Dave, Check your leg. Did you feel a tugging sensation as the guy was talking to you? I don't mean to negate the guy's message of caution entirely, but it was a bit over the top. There's been the occasional very small child of a northerner eaten by a gator, and little dogs get eaten all the time, but we have more problems like that with cougars in the Rocky Mountains than with gators here in Florida.
A couple years ago on a guided tour through some Florida swamps the guide said this about alligators: "Alligators are stupid animals. They understand only two things: predators and prey. They think people are predators and stay away from them until someone feeds them; then they think people are prey." And that's why in Florida "A fed gator is a dead gator." Once they've been fed they have to be killed. Which is not to say you don't have to be careful around them, but they aren't the hazard some locals will claim if you're a visitor. I suspect most of the people with those fences you mentioned have dogs.
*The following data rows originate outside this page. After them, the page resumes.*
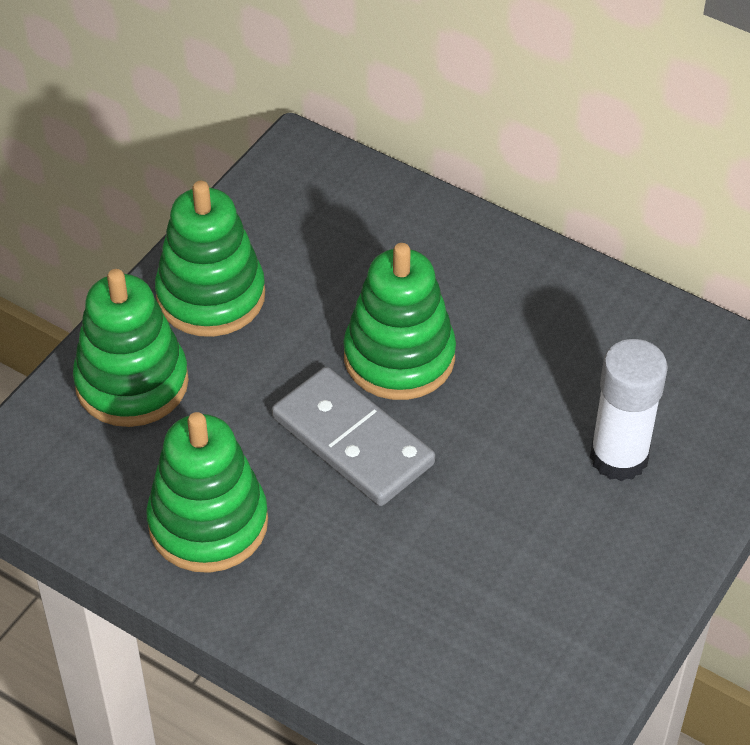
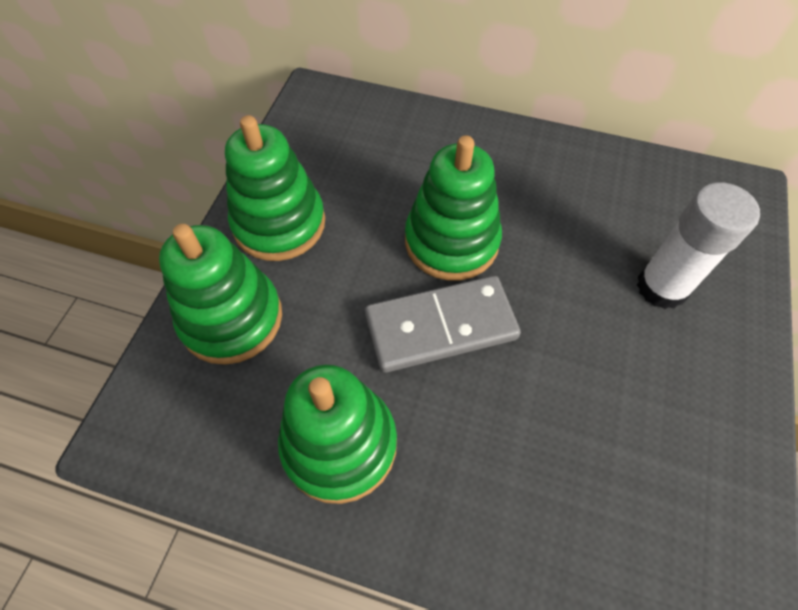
camera: 15 degrees left, 10 degrees up
(352, 441) = (441, 327): grey domino -> grey domino turned 45 degrees counterclockwise

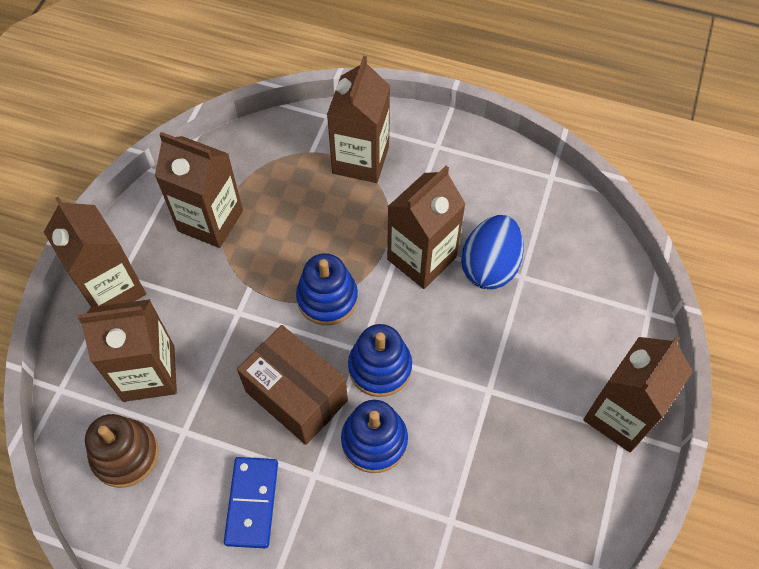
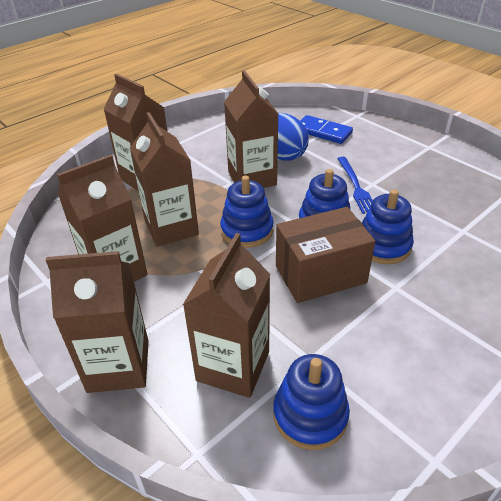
camera: 60 degrees left, 20 degrees down
(125, 455) = (310, 415): brown stacking toy -> blue stacking toy
(252, 503) = (405, 333): blue domino -> blue domino (323, 132)
(472, 374) = (356, 186): none -> blue fork
(620, 415) = (418, 144): brown carton -> brown carton (171, 228)

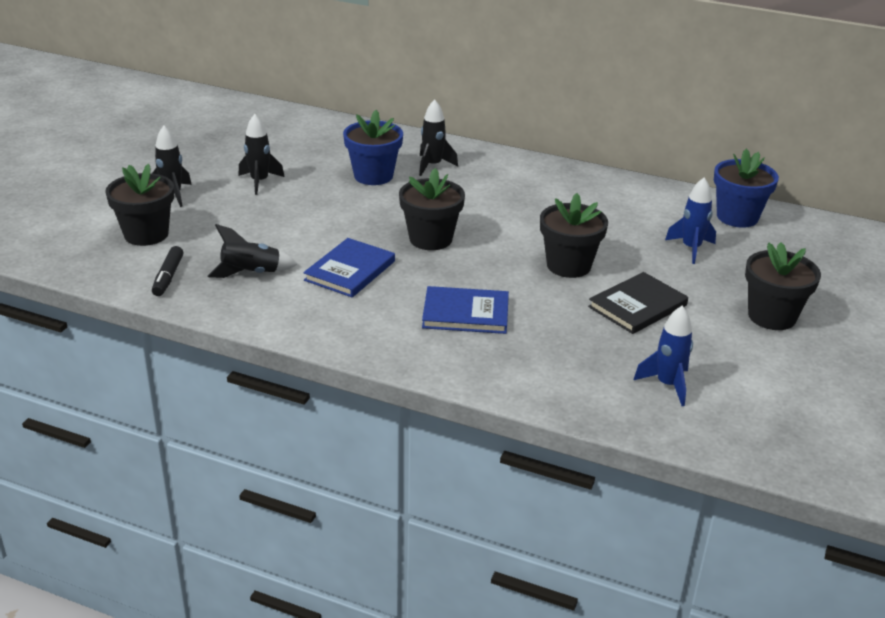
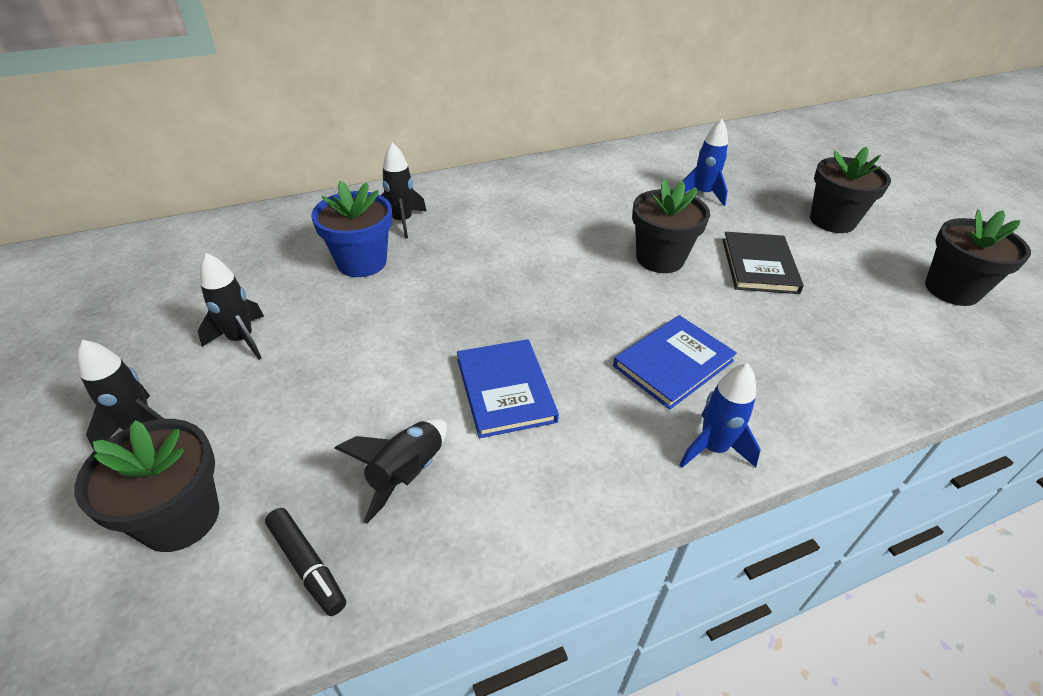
camera: 45 degrees left, 10 degrees up
(430, 239) = (520, 301): black flower pot -> black flower pot (952, 290)
(667, 385) = (893, 325): blue rocket -> blue rocket (713, 448)
(737, 217) = (682, 153): blue flower pot -> none

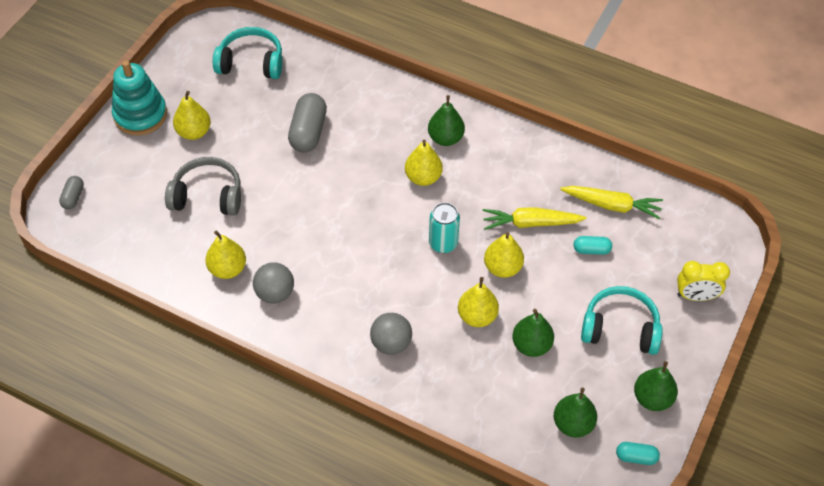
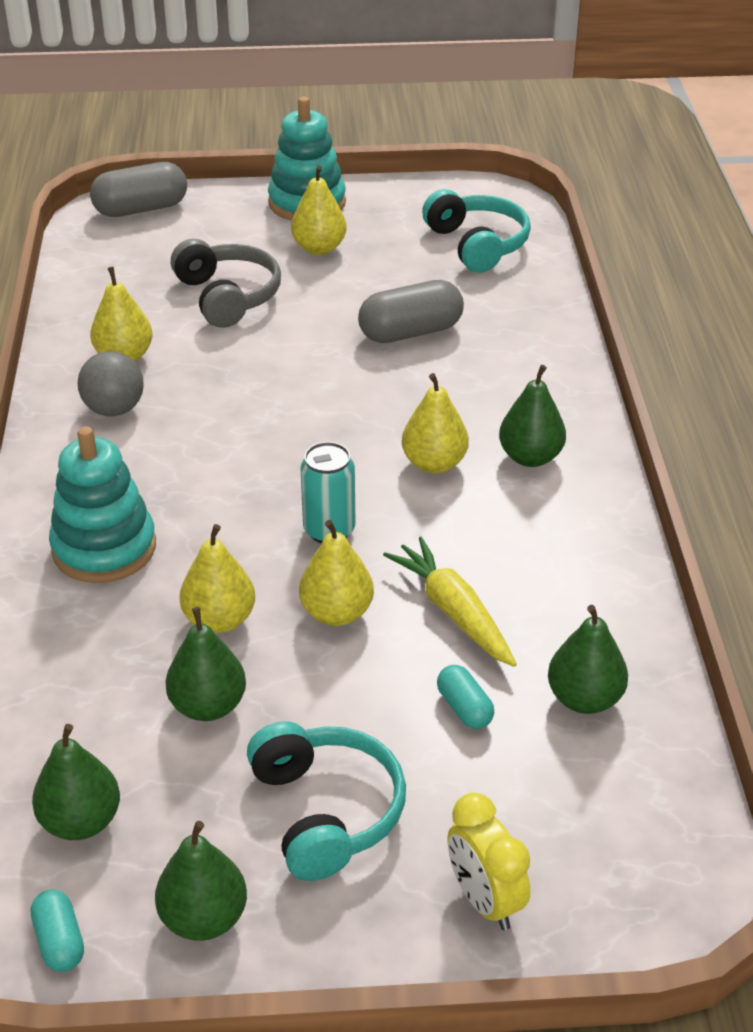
camera: 60 degrees right, 15 degrees down
(73, 197) = (141, 209): grey capsule -> grey capsule, size x1.86
(391, 343) = (104, 548): grey ball -> turquoise stacking toy
(611, 205) = (584, 698): yellow carrot -> green pear

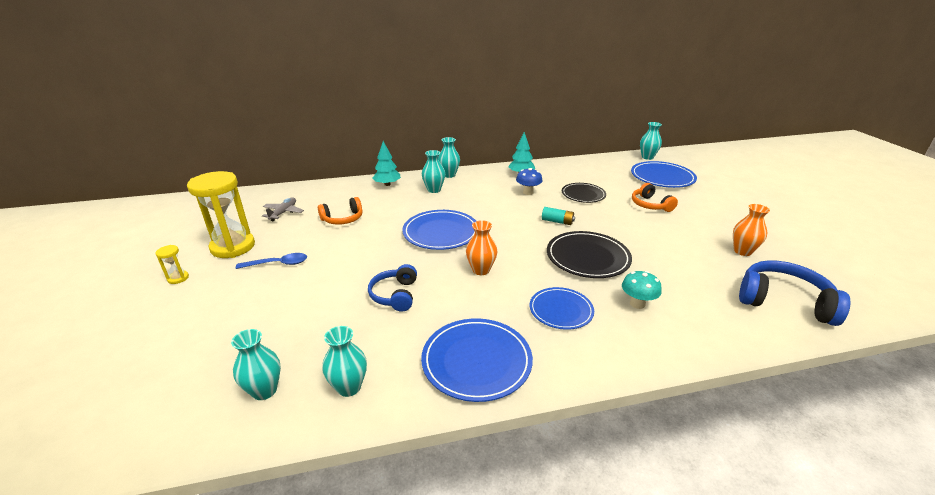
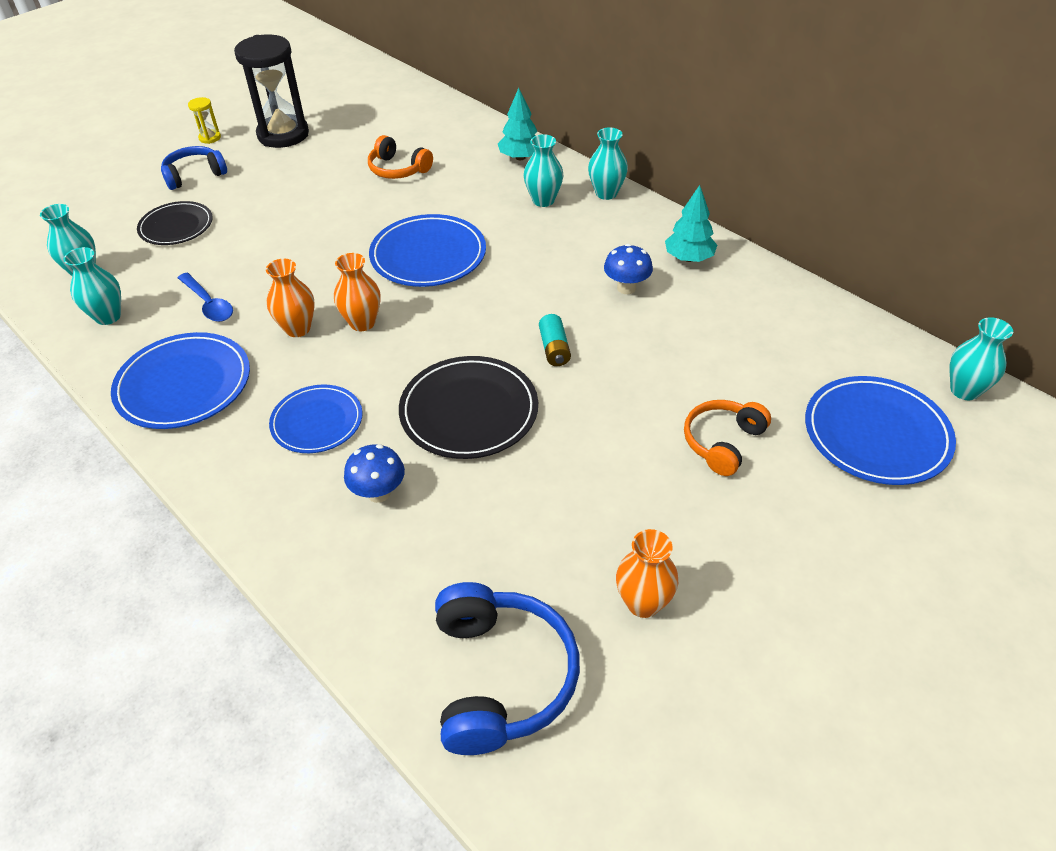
camera: 60 degrees right, 15 degrees up
(233, 247) = (283, 135): yellow hourglass -> black hourglass
(278, 264) = (272, 177): blue spoon -> blue spoon (209, 304)
(283, 213) = (377, 125): grey plane -> none
(395, 295) = (266, 279): blue headphones -> blue headphones (194, 175)
(462, 295) = (298, 328): none -> orange vase
(583, 195) = (680, 349): black plate -> black plate (176, 226)
(637, 304) = (378, 493): turquoise mushroom -> blue mushroom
Last year my wife was working in her garden behind our house, with her back to the pond (which has no fences) when, as she says, she "felt a presence." She turned around, and a five-foot gator (a small one) had come out of the pond behind her and was sunning himself on the bank. As soon as she turned around the gator got scared and flipped back into the pond. Nowadays she tends to work facing the pond.
Several years ago I was riding my road bike on a Florida back road. I was doing about 20mph as I came over a little hill, and right in front of me, on the left side of the road, was a gator. There was no way I could stop in time, but he was heading back to a pond off the right side of the road and I figured I could just roll past behind him. But as soon as he saw me he stopped cold. I had to roll by right in front of him, and he opened his mouth wide as I went by. But it's clear he was at least as scared of me as I was of him.
But my wife has an even hairier story from Colorado. She often walks in Garden of the Gods early in the morning. One morning she was coming across a parking lot near a local tourist attraction when, again, as she says, she "felt a presence." She turned around, and a large cougar was standing about fifteen feet away, staring at her. Fortunately, the cat had just eaten, because his mouth was all bloody. She raised her arms to make her look bigger and backed away slowly. The cat turned and slunk off. Nowadays she walks a bit later in the day.